Items from a data source
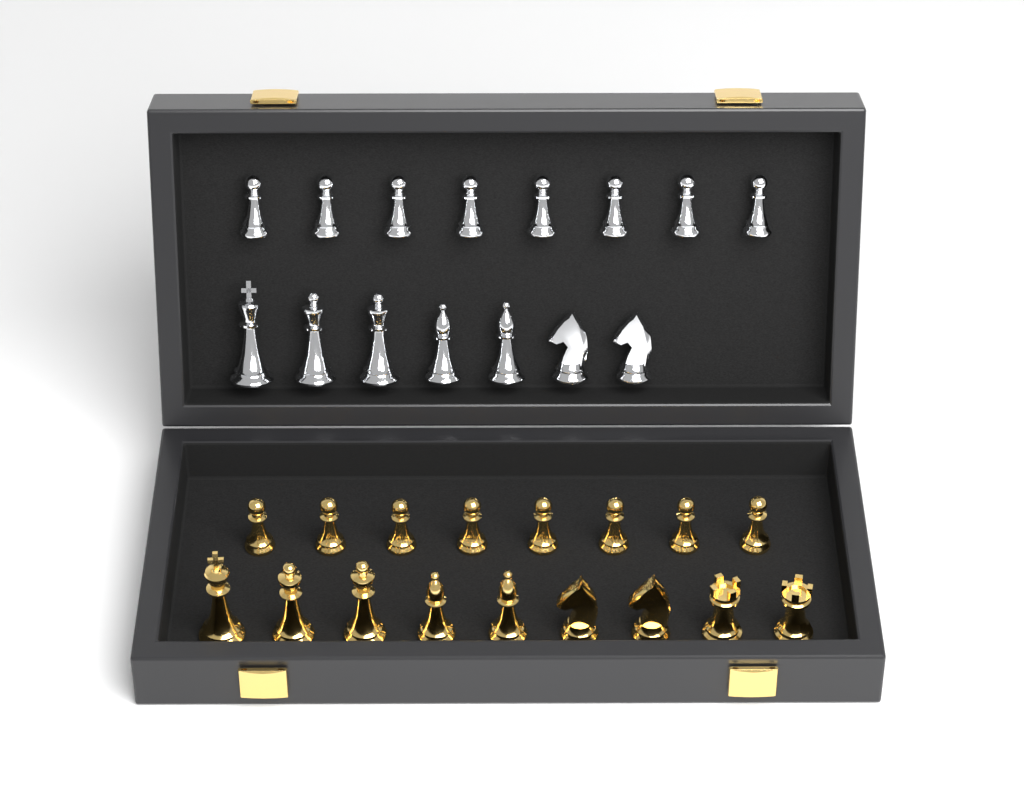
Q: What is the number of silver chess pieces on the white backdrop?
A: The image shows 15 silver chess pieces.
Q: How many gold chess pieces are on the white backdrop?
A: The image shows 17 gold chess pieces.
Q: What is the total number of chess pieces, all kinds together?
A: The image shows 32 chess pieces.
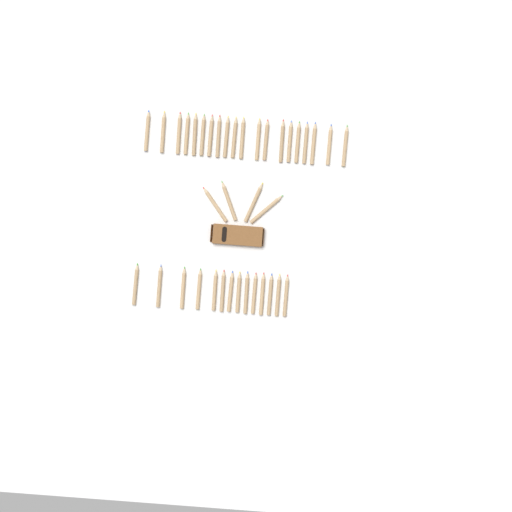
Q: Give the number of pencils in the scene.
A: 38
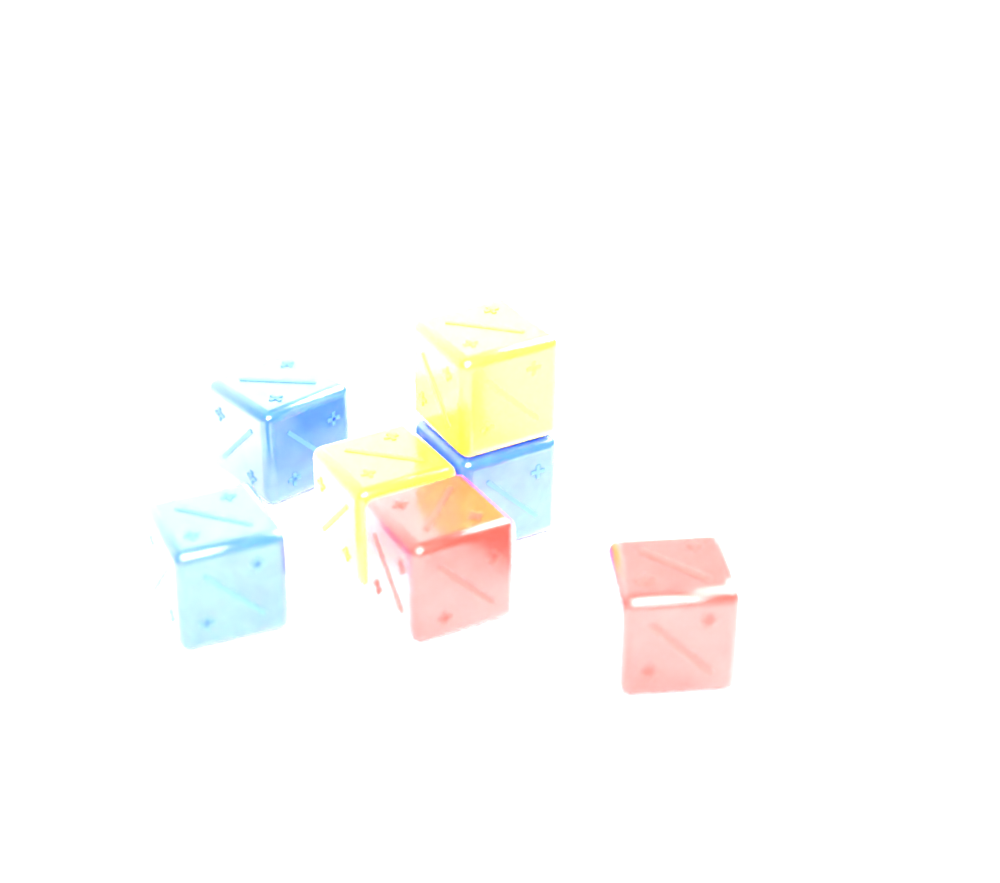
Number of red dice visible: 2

Exercise goal
Reproduce every line of the listing above word for word, leaving out the pictures.

Task output
Q: What is the number of silver chess pieces on the white backdrop?
A: The image shows 15 silver chess pieces.
Q: How many gold chess pieces are on the white backdrop?
A: The image shows 17 gold chess pieces.
Q: What is the total number of chess pieces, all kinds together?
A: The image shows 32 chess pieces.
Q: Give the number of pencils in the scene.
A: 38
Number of red dice visible: 2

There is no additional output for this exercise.